Florida Governor Ron DeSantis speaks at CPAC in Orlando, Fla., February 24, 2022. (Octavio Jones/Reuters)

Following transgender swimmer Lia Thomas’s victory at the NCAA women’s championship in Atlanta this past weekend, Governor Ron DeSantis will honor the runner-up female swimmer as the true victor.

DeSantis will sign a proclamation, he announced at a press conference Tuesday, that recognizes Sarasota, Fla. native and second-place finisher Emma Weyent as the “best female swimmer” in the women’s 500-yard freestyle event.

“If you look at what the NCAA has done in allowing basically men to compete in women’s athletics, and in this case swimming…you had the number one woman who finished was from Sarasota, Emma Weyent, she won the silver medal, she’s been an absolute superstar her whole career,” DeSantis said.

“To compete at that level is very very difficult. You don’t just roll out of bed and do it. That takes grit. That takes determination…She had the fastest time of any woman in college athletics. Now the NCAA is basically taking efforts to destroy women’s athletics. They’re trying to undermine the integrity of the competition, crowning somebody else the women’s champion, and we think that’s wrong,” he added.

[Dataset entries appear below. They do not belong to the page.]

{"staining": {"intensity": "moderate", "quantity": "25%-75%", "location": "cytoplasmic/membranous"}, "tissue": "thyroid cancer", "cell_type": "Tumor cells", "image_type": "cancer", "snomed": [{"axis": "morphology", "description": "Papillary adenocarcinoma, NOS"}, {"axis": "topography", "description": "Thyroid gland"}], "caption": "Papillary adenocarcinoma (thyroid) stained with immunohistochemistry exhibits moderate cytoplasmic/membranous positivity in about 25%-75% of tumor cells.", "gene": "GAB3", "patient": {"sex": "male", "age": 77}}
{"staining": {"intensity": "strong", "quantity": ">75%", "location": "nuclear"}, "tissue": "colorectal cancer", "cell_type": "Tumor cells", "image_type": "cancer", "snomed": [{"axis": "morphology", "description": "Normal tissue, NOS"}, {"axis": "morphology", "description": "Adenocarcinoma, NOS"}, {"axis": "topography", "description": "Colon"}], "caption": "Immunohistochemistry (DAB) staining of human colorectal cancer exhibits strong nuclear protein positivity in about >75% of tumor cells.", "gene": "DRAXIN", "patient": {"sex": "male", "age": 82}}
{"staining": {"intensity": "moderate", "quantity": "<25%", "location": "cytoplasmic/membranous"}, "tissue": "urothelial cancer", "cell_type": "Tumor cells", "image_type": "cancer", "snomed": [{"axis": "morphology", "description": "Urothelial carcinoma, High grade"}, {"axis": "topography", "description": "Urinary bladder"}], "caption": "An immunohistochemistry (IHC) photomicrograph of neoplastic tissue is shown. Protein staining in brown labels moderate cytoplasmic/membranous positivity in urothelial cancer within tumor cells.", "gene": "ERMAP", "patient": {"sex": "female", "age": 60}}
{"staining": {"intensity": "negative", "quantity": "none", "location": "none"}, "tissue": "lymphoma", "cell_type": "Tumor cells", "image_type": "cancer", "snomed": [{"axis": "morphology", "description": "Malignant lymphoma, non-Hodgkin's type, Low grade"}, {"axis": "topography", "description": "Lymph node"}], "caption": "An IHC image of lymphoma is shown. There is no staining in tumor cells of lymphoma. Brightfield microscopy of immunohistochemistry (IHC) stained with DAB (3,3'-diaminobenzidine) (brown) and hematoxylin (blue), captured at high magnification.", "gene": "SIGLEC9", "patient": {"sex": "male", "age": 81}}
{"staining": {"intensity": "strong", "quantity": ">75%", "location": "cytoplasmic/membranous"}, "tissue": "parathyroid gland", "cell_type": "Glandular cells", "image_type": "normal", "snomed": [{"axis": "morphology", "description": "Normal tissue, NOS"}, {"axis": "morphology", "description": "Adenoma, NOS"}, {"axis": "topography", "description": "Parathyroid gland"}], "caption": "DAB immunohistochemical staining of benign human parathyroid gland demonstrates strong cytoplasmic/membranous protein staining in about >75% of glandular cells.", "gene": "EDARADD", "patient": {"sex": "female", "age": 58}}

“This is a Floridian who I think deserves to be recognized,” he said.

When University of Pennsylvania senior Lia Thomas finished first in the 500-yard freestyle, the crowd’s applause was considerably less enthusiastic than when Taylor Ruck, a Stanford junior, came in first in the 200-yard freestyle event, NR’s Madeleine Kearns observed. In addition to winning the 500-yard freestyle and beating two Olympic medalists, Thomas secured fifth place in the 200-yard freestyle, and eighth in the 100-yard freestyle, placing in every event the swimmer competed in.

Thomas’s participation in the tournament sparked outrage from many female athletes, as well as their parents, who felt like their chances of advancing were robbed from them by Thomas’s unique male advantages.

Former Olympian and Virginia Tech female swimmer Reka Gyorgy published a letter Sunday openly criticizing the NCAA’s policy allowing biologically male swimmers to compete against women, arguing that Thomas’s inclusion effectively resulted in her elimination from the finals.

“I swam the 500 free at NCAA’s on March 17, 2022, where I got 17th, which means I didn’t make it back to the finals and was first alternate. I’m a 5th year senior, I have been top 16 and top 8 before and I know how much of a privilege it is to make finals at a meet this big,” Gyorgy wrote in a letter to the NCAA obtained by Mary Margaret Olohan of the Daily Wire.